Ô Dieux ! Si je ne vois rien d’elle à mon trépas,
Au moins je baiserai la trace de ses pas,
1075 Et ma lèvre en suivant cette sanglante route,
Cent fois rebaisera son beau sang goutte à goutte.
Ah ! Beau sang précieux qui tout froid et tout mort
Faites dedans mon âme encore un tel effort,
Vous avez donc quitté vos délicates veines
1080 Pour achever enfin vos tourments et mes peines !
Puisque le sort me dit que vous l’avez voulu,
Il ne m’y verra pas moins que vous résolu.
Mais que trouvais-je ici ? Cette sanglante toile
À la pauvre défunte avait servi de voile.
1085 Ô trop cruel témoin de mon dernier malheur !
Témoin de mon forfait, sois-le de ma douleur.
Mais quoi ? Dedans l’objet d’un sort si déplorable,
Sanglant et déchiré tu m’es encore aimable !

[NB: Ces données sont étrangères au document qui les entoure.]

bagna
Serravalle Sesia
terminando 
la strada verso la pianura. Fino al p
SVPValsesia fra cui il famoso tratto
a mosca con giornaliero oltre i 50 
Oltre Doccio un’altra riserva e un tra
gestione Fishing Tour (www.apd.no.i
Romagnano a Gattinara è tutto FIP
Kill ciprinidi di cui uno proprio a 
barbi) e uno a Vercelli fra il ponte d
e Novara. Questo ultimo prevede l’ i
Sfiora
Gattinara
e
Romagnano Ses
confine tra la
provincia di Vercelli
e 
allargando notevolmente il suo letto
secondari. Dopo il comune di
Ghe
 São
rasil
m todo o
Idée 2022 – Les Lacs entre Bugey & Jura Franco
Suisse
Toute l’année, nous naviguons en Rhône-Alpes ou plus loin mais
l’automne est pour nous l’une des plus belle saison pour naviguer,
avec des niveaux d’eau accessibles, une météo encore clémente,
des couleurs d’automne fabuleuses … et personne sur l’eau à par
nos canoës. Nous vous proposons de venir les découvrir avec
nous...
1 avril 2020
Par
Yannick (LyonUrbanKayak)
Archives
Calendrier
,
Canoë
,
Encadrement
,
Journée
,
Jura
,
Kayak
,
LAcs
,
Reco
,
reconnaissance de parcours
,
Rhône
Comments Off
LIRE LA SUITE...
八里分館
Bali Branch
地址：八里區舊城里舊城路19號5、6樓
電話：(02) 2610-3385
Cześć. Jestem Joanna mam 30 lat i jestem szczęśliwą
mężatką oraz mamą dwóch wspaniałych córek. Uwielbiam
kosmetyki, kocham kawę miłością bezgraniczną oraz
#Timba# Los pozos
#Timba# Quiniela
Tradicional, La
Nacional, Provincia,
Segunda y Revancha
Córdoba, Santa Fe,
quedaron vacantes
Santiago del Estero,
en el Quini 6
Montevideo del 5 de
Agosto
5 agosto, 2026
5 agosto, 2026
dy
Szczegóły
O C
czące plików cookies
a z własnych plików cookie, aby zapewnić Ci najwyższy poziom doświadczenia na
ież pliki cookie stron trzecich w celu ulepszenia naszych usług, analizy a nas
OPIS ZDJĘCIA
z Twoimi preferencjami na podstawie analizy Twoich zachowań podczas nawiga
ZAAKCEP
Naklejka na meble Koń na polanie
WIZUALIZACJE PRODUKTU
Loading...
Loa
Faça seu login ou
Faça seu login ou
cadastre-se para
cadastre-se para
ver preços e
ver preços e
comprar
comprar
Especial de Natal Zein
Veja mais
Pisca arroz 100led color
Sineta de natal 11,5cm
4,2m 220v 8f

Le faut-il adorer ? Il le faut, je le veux :
1090 Il a touché jadis l’or de ses blonds cheveux ;
Ce voile à nos amours prêtant son chaste usage,
Défendait au soleil de baiser son visage;
Il fut en ma faveur soigneux de son beau teint ;
Sois-tu dorénavant révéré comme saint,
1095 Et qu’en faveur du sang qui peint notre infortune
La nuit te daigne mettre avec sa robe brune !
Mais je crois que mon coeur se flatte en sa langueur ;
Il est temps que ma vie achève sa rigueur.
Au dessein de mourir dois-je chercher qui m’aide ?
1100 Rien que ma main ne s’offre à ce dernier remède.
Terre, si tu voulais t’ouvrir dessous mes pas,
Tu me ferais plaisir, mais tu ne le fais pas ;
Il semble que ton flanc davantage se serre.
Dieux ! Si vous me vouliez envoyer le tonnerre,
1105 Je vous serais tenu ; mais, ô propos honteux !
Mon trépas à m’ouïr est encore douteux,
Mon désespoir encore en moi se délibère ;
Mais l’étourdissement, non la peur, le diffère.
Voici de quoi venger les injures du sort ;
1110 C’est ici mon tonnerre, et mon gouffre, et ma mort.
En dépit des parents, du Ciel, de la nature,
Mon supplice fera la fin de ma torture.
Les hommes courageux meurent quand il leur plaît.
Aime ce coeur, Thisbé, tout massacré qu’il est ;
1115 Encore un coup, Thisbé, par la dernière plaie,
Regarde là-dedans si ma douleur est vraie.